Extract to read Block Start

It's easy to focus on the critical final moments because the mistakes were so obvious. Yao Ming committed a pair of turnovers. McGrady missed three straight shots. No one stepped up to help the stars.

Van Gundy's decision to have McGrady guard Nowitzki most of the game did three things.

It made Nowitzki's day much harder. He was 4-of-14 from the field, and while he did make nine foul shots and score 18 points, he wasn't the dominating presence he can be.

The Mavericks needed someone else to play big, and that someone was Terry, the point guard who once played for a loser in Atlanta.

Terry was brilliant in scoring 32 points. He made 11 of 18 shots, including six of eight 3-pointers. The Mavericks barely noticed Nowitzki's poor shooting because of Terry.

Having McGrady guard Nowitzki did something else. It wore McGrady down.

Maybe he missed those shots in the fourth quarter because of the defense he'd been forced to play. He tried to get others involved, but they missed shots, too.

"We can't ask Tracy to do everything all the time," guard Mike James said. "We've got to step up."

'Panic' time
McGrady came close to criticizing his teammates after the game, saying that "panic" set in during those final moments.

"When they double-team me, it's like, 'What do we do now?' " he said. "We beat ourselves. There's no question about that. We had control of the game both nights."

Extract to read Block End
Raw data Block Start

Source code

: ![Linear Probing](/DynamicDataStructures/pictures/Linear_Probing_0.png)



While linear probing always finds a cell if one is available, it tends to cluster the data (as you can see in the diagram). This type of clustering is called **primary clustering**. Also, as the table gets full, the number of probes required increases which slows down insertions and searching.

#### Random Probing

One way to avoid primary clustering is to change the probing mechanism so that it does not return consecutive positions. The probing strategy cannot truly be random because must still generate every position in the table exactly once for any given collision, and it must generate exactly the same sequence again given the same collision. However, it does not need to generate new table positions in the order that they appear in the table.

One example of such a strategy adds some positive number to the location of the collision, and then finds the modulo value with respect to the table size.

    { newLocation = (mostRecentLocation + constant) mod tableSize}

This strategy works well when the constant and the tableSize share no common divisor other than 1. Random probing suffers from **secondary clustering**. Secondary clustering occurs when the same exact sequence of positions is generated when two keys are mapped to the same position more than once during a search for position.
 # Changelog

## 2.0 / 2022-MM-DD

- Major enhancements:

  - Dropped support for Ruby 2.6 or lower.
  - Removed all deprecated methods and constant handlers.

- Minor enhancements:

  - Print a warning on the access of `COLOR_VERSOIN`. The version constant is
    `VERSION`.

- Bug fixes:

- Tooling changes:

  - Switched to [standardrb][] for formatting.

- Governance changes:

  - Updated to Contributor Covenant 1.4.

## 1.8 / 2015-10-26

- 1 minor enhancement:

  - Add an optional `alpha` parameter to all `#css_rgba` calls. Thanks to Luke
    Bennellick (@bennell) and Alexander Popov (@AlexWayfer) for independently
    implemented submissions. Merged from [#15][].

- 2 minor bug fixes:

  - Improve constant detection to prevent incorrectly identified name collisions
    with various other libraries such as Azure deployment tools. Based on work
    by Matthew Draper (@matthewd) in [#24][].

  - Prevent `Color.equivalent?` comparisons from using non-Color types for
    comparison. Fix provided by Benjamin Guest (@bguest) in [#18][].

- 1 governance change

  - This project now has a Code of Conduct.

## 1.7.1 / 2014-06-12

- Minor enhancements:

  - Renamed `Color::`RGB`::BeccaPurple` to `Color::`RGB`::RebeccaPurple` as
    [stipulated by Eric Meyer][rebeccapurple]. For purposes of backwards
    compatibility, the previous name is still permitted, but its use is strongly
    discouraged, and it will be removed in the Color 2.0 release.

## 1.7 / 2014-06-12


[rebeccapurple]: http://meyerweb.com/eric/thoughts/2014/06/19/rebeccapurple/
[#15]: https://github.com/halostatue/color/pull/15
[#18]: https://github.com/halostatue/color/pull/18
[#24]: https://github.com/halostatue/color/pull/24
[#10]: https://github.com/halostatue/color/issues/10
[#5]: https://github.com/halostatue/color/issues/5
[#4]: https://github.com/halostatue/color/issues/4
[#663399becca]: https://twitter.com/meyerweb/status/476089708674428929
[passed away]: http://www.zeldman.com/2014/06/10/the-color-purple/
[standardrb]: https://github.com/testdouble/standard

Raw data Block End

» **Instructions to follow**
Carry on the write-up about the Mavericks game, starting right after its final sentence.

» **Expected answer**
Not really.

The Rockets never looked like the better team at any point on Saturday. Dallas has done terrific work defending the Rockets' perimeter players and has also done a credible job against Yao inside.

Van Gundy's challenge for Game 5 will be the same as it was for Game 4: deciding who to throw at Nowitzki.

If it's McGrady again, the supporting cast has to be better.

And then again, maybe that's too much to expect against a team with so many weapons and so much of a commitment to defense.

"They missed some shots," Mavericks coach Avery Johnson said, "but we contested a lot of them, which we haven't been doing."

Series such as this one become constant games of adjustment and readjustment. The Rockets said all the right things.

Whether they can do them is another issue.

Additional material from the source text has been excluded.